Exercise prompt:
The task calls for the lines below from the line with "X11155819Y-14510086D01*" to the line with "X172185071Y-104268000D02*", both ends included, copied exactly, without any pictures.

Data for this task:
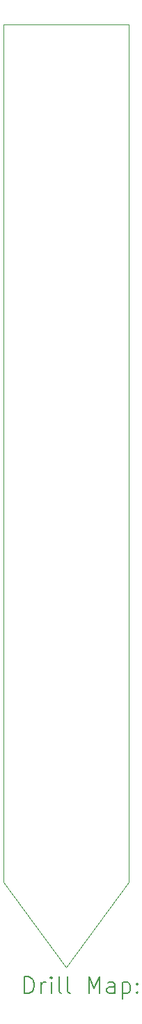
<source format=gbr>
%TF.GenerationSoftware,KiCad,Pcbnew,6.0.11-2627ca5db0~126~ubuntu20.04.1*%
%TF.CreationDate,2023-03-12T13:39:12+01:00*%
%TF.ProjectId,analog-moist-sensor,616e616c-6f67-42d6-9d6f-6973742d7365,rev?*%
%TF.SameCoordinates,Original*%
%TF.FileFunction,Drillmap*%
%TF.FilePolarity,Positive*%
%FSLAX45Y45*%
G04 Gerber Fmt 4.5, Leading zero omitted, Abs format (unit mm)*
G04 Created by KiCad (PCBNEW 6.0.11-2627ca5db0~126~ubuntu20.04.1) date 2023-03-12 13:39:12*
%MOMM*%
%LPD*%
G01*
G04 APERTURE LIST*
%ADD10C,0.100000*%
%ADD11C,0.200000*%
G04 APERTURE END LIST*
D10*
X9903200Y-2822529D02*
X11427200Y-2822529D01*
X9903200Y-3053529D02*
X9903200Y-2822529D01*
X11427200Y-3053529D02*
X11427200Y-2822529D01*
X11427200Y-3053529D02*
X11427200Y-3307529D01*
X9903200Y-3307529D02*
X9903200Y-3053529D01*
X11427200Y-7117529D02*
X11427200Y-13213529D01*
X9903200Y-13213529D02*
X9903200Y-7117529D01*
X10665200Y-14242229D02*
X11427200Y-13213529D01*
X9903200Y-13213529D02*
X10665200Y-14242229D01*
X11427200Y-3307529D02*
X11427200Y-7117529D01*
X9903200Y-7117529D02*
X9903200Y-3307529D01*
D11*
X10155819Y-14557705D02*
X10155819Y-14357705D01*
X10203438Y-14357705D01*
X10232010Y-14367229D01*
X10251057Y-14386276D01*
X10260581Y-14405324D01*
X10270105Y-14443419D01*
X10270105Y-14471990D01*
X10260581Y-14510086D01*
X10251057Y-14529133D01*
X10232010Y-14548181D01*
X10203438Y-14557705D01*
X10155819Y-14557705D01*
X10355819Y-14557705D02*
X10355819Y-14424371D01*
X10355819Y-14462467D02*
X10365343Y-14443419D01*
X10374867Y-14433895D01*
X10393914Y-14424371D01*
X10412962Y-14424371D01*
X10479629Y-14557705D02*
X10479629Y-14424371D01*
X10479629Y-14357705D02*
X10470105Y-14367229D01*
X10479629Y-14376752D01*
X10489152Y-14367229D01*
X10479629Y-14357705D01*
X10479629Y-14376752D01*
X10603438Y-14557705D02*
X10584390Y-14548181D01*
X10574867Y-14529133D01*
X10574867Y-14357705D01*
X10708200Y-14557705D02*
X10689152Y-14548181D01*
X10679629Y-14529133D01*
X10679629Y-14357705D01*
X10936771Y-14557705D02*
X10936771Y-14357705D01*
X11003438Y-14500562D01*
X11070105Y-14357705D01*
X11070105Y-14557705D01*
X11251057Y-14557705D02*
X11251057Y-14452943D01*
X11241533Y-14433895D01*
X11222486Y-14424371D01*
X11184390Y-14424371D01*
X11165343Y-14433895D01*
X11251057Y-14548181D02*
X11232009Y-14557705D01*
X11184390Y-14557705D01*
X11165343Y-14548181D01*
X11155819Y-14529133D01*
X11155819Y-14510086D01*
X11165343Y-14491038D01*
X11184390Y-14481514D01*
X11232009Y-14481514D01*
X11251057Y-14471990D01*
X11346295Y-14424371D02*
X11346295Y-14624371D01*
X11346295Y-14433895D02*
X11365343Y-14424371D01*
X11403438Y-14424371D01*
X11422486Y-14433895D01*
X11432009Y-14443419D01*
X11441533Y-14462467D01*
X11441533Y-14519609D01*
X11432009Y-14538657D01*
X11422486Y-14548181D01*
X11403438Y-14557705D01*
X11365343Y-14557705D01*
X11346295Y-14548181D01*
X11527248Y-14538657D02*
X11536771Y-14548181D01*
X11527248Y-14557705D01*
X11517724Y-14548181D01*
X11527248Y-14538657D01*
X11527248Y-14557705D01*
X11527248Y-14433895D02*
X11536771Y-14443419D01*
X11527248Y-14452943D01*
X11517724Y-14443419D01*
X11527248Y-14433895D01*
X11527248Y-14452943D01*
M02*

</source>
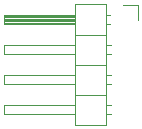
<source format=gbo>
G04 #@! TF.FileFunction,Legend,Bot*
%FSLAX46Y46*%
G04 Gerber Fmt 4.6, Leading zero omitted, Abs format (unit mm)*
G04 Created by KiCad (PCBNEW 4.0.7-e2-6376~60~ubuntu17.10.1) date Thu Dec 28 20:23:01 2017*
%MOMM*%
%LPD*%
G01*
G04 APERTURE LIST*
%ADD10C,0.100000*%
%ADD11C,0.120000*%
G04 APERTURE END LIST*
D10*
D11*
X171788000Y-100778000D02*
X171788000Y-111058000D01*
X171788000Y-111058000D02*
X169128000Y-111058000D01*
X169128000Y-111058000D02*
X169128000Y-100778000D01*
X169128000Y-100778000D02*
X171788000Y-100778000D01*
X169128000Y-101728000D02*
X163128000Y-101728000D01*
X163128000Y-101728000D02*
X163128000Y-102488000D01*
X163128000Y-102488000D02*
X169128000Y-102488000D01*
X169128000Y-101788000D02*
X163128000Y-101788000D01*
X169128000Y-101908000D02*
X163128000Y-101908000D01*
X169128000Y-102028000D02*
X163128000Y-102028000D01*
X169128000Y-102148000D02*
X163128000Y-102148000D01*
X169128000Y-102268000D02*
X163128000Y-102268000D01*
X169128000Y-102388000D02*
X163128000Y-102388000D01*
X172118000Y-101728000D02*
X171788000Y-101728000D01*
X172118000Y-102488000D02*
X171788000Y-102488000D01*
X171788000Y-103378000D02*
X169128000Y-103378000D01*
X169128000Y-104268000D02*
X163128000Y-104268000D01*
X163128000Y-104268000D02*
X163128000Y-105028000D01*
X163128000Y-105028000D02*
X169128000Y-105028000D01*
X172185071Y-104268000D02*
X171788000Y-104268000D01*
X172185071Y-105028000D02*
X171788000Y-105028000D01*
X171788000Y-105918000D02*
X169128000Y-105918000D01*
X169128000Y-106808000D02*
X163128000Y-106808000D01*
X163128000Y-106808000D02*
X163128000Y-107568000D01*
X163128000Y-107568000D02*
X169128000Y-107568000D01*
X172185071Y-106808000D02*
X171788000Y-106808000D01*
X172185071Y-107568000D02*
X171788000Y-107568000D01*
X171788000Y-108458000D02*
X169128000Y-108458000D01*
X169128000Y-109348000D02*
X163128000Y-109348000D01*
X163128000Y-109348000D02*
X163128000Y-110108000D01*
X163128000Y-110108000D02*
X169128000Y-110108000D01*
X172185071Y-109348000D02*
X171788000Y-109348000D01*
X172185071Y-110108000D02*
X171788000Y-110108000D01*
X174498000Y-102108000D02*
X174498000Y-100838000D01*
X174498000Y-100838000D02*
X173228000Y-100838000D01*
M02*

</source>
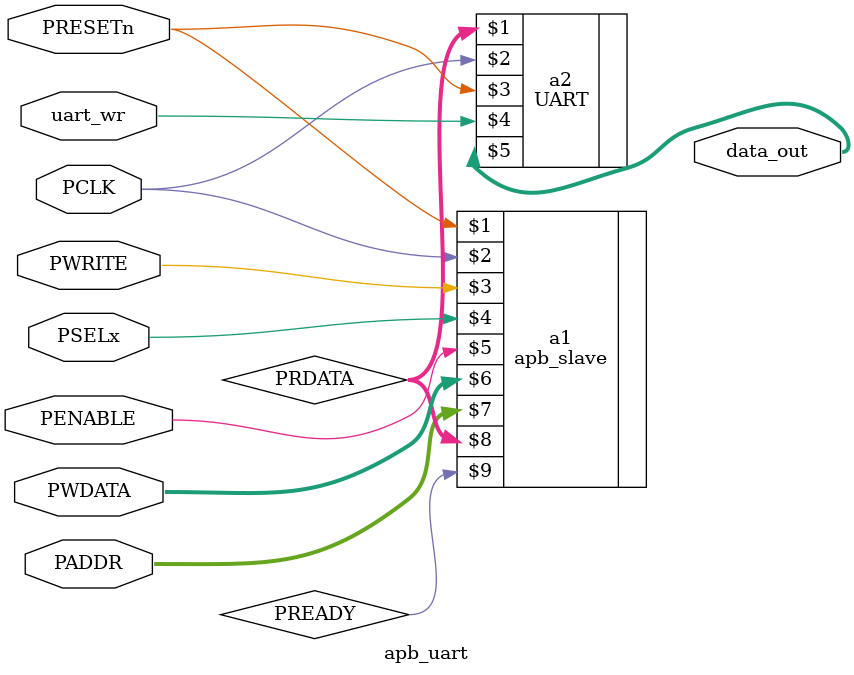
<source format=v>


module apb_uart(PRESETn,PCLK,PWRITE,PSELx,PENABLE,PWDATA,PADDR,uart_wr,data_out);

  input PRESETn,PCLK,PWRITE;
  input PSELx,PENABLE;
  input [7:0]PWDATA;                 
  input [3:0]PADDR;                  
  wire  [7:0]PRDATA;
  wire  PREADY;
  input uart_wr;
  output [7:0]data_out;

apb_slave a1  (PRESETn,PCLK,PWRITE,PSELx,PENABLE,PWDATA,PADDR,PRDATA,PREADY);
UART a2(PRDATA,PCLK,PRESETn,uart_wr,data_out);

endmodule


</source>
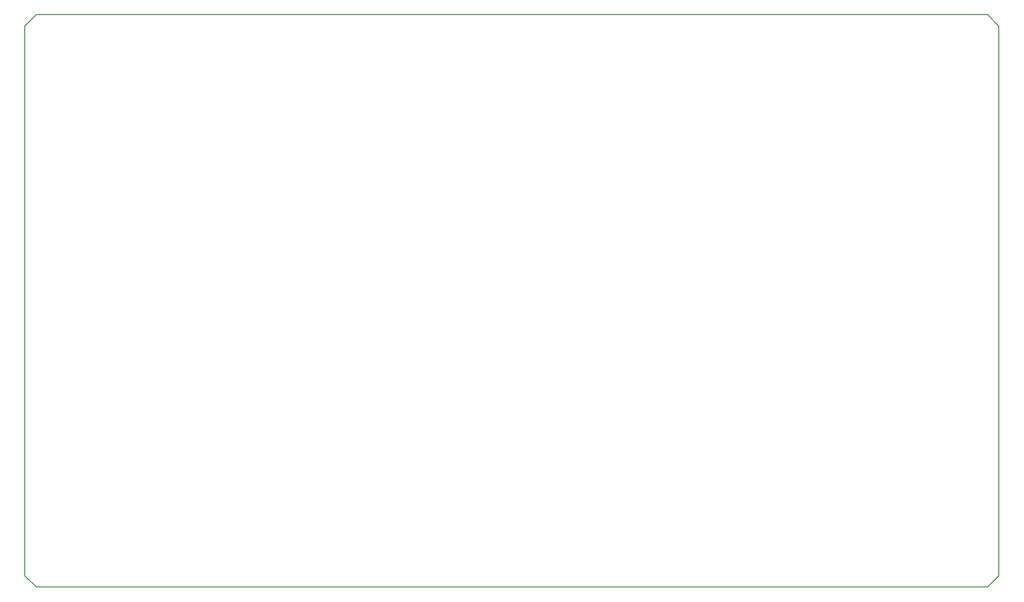
<source format=gbr>
G04 #@! TF.GenerationSoftware,KiCad,Pcbnew,(5.1.6)-1*
G04 #@! TF.CreationDate,2021-03-03T14:17:43+01:00*
G04 #@! TF.ProjectId,Busbar board,42757362-6172-4206-926f-6172642e6b69,rev?*
G04 #@! TF.SameCoordinates,PX4c4b360PY85843d4*
G04 #@! TF.FileFunction,Profile,NP*
%FSLAX46Y46*%
G04 Gerber Fmt 4.6, Leading zero omitted, Abs format (unit mm)*
G04 Created by KiCad (PCBNEW (5.1.6)-1) date 2021-03-03 14:17:43*
%MOMM*%
%LPD*%
G01*
G04 APERTURE LIST*
G04 #@! TA.AperFunction,Profile*
%ADD10C,0.200000*%
G04 #@! TD*
G04 APERTURE END LIST*
D10*
X-24999840Y-2997740D02*
X-22999840Y-4997740D01*
X-24999840Y93002260D02*
X-22999840Y95002260D01*
X143000160Y95002260D02*
X-22999840Y95002260D01*
X145000160Y93002260D02*
X143000160Y95002260D01*
X145000160Y-2997740D02*
X145000160Y93002260D01*
X-22999840Y-4997740D02*
X143000160Y-4997740D01*
X-24999840Y93002260D02*
X-24999840Y-2997740D01*
X143000160Y-4997740D02*
X145000160Y-2997740D01*
M02*

</source>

Solution to the problem:
X11155819Y-14510086D01*
X11165343Y-14491038D01*
X11184390Y-14481514D01*
X11232009Y-14481514D01*
X11251057Y-14471990D01*
X11346295Y-14424371D02*
X11346295Y-14624371D01*
X11346295Y-14433895D02*
X11365343Y-14424371D01*
X11403438Y-14424371D01*
X11422486Y-14433895D01*
X11432009Y-14443419D01*
X11441533Y-14462467D01*
X11441533Y-14519609D01*
X11432009Y-14538657D01*
X11422486Y-14548181D01*
X11403438Y-14557705D01*
X11365343Y-14557705D01*
X11346295Y-14548181D01*
X11527248Y-14538657D02*
X11536771Y-14548181D01*
X11527248Y-14557705D01*
X11517724Y-14548181D01*
X11527248Y-14538657D01*
X11527248Y-14557705D01*
X11527248Y-14433895D02*
X11536771Y-14443419D01*
X11527248Y-14452943D01*
X11517724Y-14443419D01*
X11527248Y-14433895D01*
X11527248Y-14452943D01*
M02*

</source>
<source format=gbo>
G04 #@! TF.FileFunction,Legend,Bot*
%FSLAX46Y46*%
G04 Gerber Fmt 4.6, Leading zero omitted, Abs format (unit mm)*
G04 Created by KiCad (PCBNEW 4.0.7-e2-6376~60~ubuntu17.10.1) date Thu Dec 28 20:23:01 2017*
%MOMM*%
%LPD*%
G01*
G04 APERTURE LIST*
%ADD10C,0.100000*%
%ADD11C,0.120000*%
G04 APERTURE END LIST*
D10*
D11*
X171788000Y-100778000D02*
X171788000Y-111058000D01*
X171788000Y-111058000D02*
X169128000Y-111058000D01*
X169128000Y-111058000D02*
X169128000Y-100778000D01*
X169128000Y-100778000D02*
X171788000Y-100778000D01*
X169128000Y-101728000D02*
X163128000Y-101728000D01*
X163128000Y-101728000D02*
X163128000Y-102488000D01*
X163128000Y-102488000D02*
X169128000Y-102488000D01*
X169128000Y-101788000D02*
X163128000Y-101788000D01*
X169128000Y-101908000D02*
X163128000Y-101908000D01*
X169128000Y-102028000D02*
X163128000Y-102028000D01*
X169128000Y-102148000D02*
X163128000Y-102148000D01*
X169128000Y-102268000D02*
X163128000Y-102268000D01*
X169128000Y-102388000D02*
X163128000Y-102388000D01*
X172118000Y-101728000D02*
X171788000Y-101728000D01*
X172118000Y-102488000D02*
X171788000Y-102488000D01*
X171788000Y-103378000D02*
X169128000Y-103378000D01*
X169128000Y-104268000D02*
X163128000Y-104268000D01*
X163128000Y-104268000D02*
X163128000Y-105028000D01*
X163128000Y-105028000D02*
X169128000Y-105028000D01*
X172185071Y-104268000D02*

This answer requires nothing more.